Analysts contacted by The Korea Times on Monday said the chances of the two sides inking such a high-stakes deal are slim. Putin, they said, has much more to lose than gain by siding officially with Kim Jong-un, North Korea’s ill-famed leader.
“Putin, who desperately needs North Korea’s continuous support for his war in Ukraine, will likely offer something Kim would like if he visits Pyongyang. But I think it won’t be a defense treaty,” Chung Eun-sook, a Russia expert at the think tank Sejong Institute, said.
“Kim would seek stronger military ties with Russia and frame the current geopolitical situation as a new Cold War. But Russia knows that’s against its national interest in the long term. It just needs North Korea’s ammunition and shells.”
Despite plenty of evidence of having used North Korean weapons in its war efforts, Moscow has denied that it violated U.N. Security Council resolutions, which prohibit all forms of arms trade with Pyongyang.
This shows the Kremlin’s consistent diplomatic strategy of denial and suggests it is not keen to make its own admission of their hidden trade by signing a defense treaty, according to Cho Han-bum, an analyst at the Korea Institute for National Unification (KINU), a state-funded think tank.

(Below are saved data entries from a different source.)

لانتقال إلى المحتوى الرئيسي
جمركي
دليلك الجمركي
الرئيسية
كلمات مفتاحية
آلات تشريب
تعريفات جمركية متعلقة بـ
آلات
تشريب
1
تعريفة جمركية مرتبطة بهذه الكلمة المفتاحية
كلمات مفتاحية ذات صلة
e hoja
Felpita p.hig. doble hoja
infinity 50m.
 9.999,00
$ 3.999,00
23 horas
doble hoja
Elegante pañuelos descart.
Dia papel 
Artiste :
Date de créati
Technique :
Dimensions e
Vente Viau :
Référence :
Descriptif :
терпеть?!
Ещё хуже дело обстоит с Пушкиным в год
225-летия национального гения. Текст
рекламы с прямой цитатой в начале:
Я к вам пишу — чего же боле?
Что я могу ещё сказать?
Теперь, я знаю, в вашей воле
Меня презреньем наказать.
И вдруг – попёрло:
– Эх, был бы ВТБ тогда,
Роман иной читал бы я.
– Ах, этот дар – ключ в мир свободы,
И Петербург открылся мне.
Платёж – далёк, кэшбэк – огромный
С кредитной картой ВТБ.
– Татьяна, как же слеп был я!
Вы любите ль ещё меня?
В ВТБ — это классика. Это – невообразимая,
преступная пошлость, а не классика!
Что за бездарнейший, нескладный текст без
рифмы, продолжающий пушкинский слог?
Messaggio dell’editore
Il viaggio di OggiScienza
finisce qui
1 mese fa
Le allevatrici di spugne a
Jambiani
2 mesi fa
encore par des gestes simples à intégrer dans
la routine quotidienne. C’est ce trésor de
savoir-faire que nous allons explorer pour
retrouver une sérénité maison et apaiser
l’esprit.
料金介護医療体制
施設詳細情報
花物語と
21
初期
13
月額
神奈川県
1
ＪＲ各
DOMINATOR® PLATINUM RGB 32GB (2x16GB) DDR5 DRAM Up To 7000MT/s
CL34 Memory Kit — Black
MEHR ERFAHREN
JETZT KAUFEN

“Unlike the Cold War era, during which Russia was one of only two dominant countries in de facto two separate worlds, Russia now belongs to the single global supply chain system and cannot leave it,” Cho said. “The war has brought Russia and North Korea closer. Yet, the war is not going to last forever. When it ends, Russia will find North Korea much less useful.”
But as long as the war continues, North Korea will remain the Kremlin’s crucial partner. With the armed conflict showing no signs of abating, Putin could respond favorably to Kim’s calls to upgrade the current “friendship treaty,” Hyun Seung-soo, another analyst at the KINU, said.
“A likely scenario would be adding a clause with much room for interpretation to that treaty ― with stronger terms that can highlight Russia’s possible help for North Korea in the case of a war [with South Korea or the United States],” he said.
At a U.N. Security Council briefing on the Ukraine issue at U.N. headquarters in New York on Friday local time, Cho Tae-yul, South Korea’s foreign minister, expressed concerns over the North’s suspected military collaboration with Russia.
“If and when it turns out to be the case that North Korea receives in return, whether advanced military technology or oil shipments exceeding limits under Security Council resolutions, this would redound to North Korea’s ability to threaten security on the Korean Peninsula and beyond,” he said.